-- YOUR GOAL --
Output exactly the lines that run from the line with "https://lightrun.com" to the end of the material, both ends included, and no other lines.
━━━━━ RECORDS FOR PROCESSING
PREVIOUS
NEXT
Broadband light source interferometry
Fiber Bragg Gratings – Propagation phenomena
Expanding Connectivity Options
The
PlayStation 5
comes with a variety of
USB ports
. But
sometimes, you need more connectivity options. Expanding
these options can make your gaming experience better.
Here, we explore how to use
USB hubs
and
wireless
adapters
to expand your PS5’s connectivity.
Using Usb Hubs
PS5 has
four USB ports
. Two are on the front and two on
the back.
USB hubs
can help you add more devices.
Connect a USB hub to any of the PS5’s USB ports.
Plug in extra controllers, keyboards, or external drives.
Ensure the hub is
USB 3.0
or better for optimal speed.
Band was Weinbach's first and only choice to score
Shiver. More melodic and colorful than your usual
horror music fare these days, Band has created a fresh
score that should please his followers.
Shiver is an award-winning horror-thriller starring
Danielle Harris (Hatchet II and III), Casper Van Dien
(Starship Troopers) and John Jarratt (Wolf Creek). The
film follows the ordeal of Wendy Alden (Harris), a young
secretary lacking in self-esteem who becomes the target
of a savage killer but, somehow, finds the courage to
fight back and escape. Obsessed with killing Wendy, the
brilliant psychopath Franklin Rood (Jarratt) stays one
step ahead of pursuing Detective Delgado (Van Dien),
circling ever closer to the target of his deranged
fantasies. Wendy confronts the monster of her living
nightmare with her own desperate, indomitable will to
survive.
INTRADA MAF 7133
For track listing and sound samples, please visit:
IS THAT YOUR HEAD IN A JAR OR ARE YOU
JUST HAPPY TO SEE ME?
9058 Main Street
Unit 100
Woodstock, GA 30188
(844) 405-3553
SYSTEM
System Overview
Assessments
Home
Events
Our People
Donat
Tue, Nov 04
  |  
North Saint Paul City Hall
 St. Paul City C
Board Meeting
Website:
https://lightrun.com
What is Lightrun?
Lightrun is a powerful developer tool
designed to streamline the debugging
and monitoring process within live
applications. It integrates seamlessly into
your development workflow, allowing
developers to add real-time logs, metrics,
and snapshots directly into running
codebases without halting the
━━━━━━━━━━
-- TASK SOLUTION --
https://lightrun.com
What is Lightrun?
Lightrun is a powerful developer tool
designed to streamline the debugging
and monitoring process within live
applications. It integrates seamlessly into
your development workflow, allowing
developers to add real-time logs, metrics,
and snapshots directly into running
codebases without halting the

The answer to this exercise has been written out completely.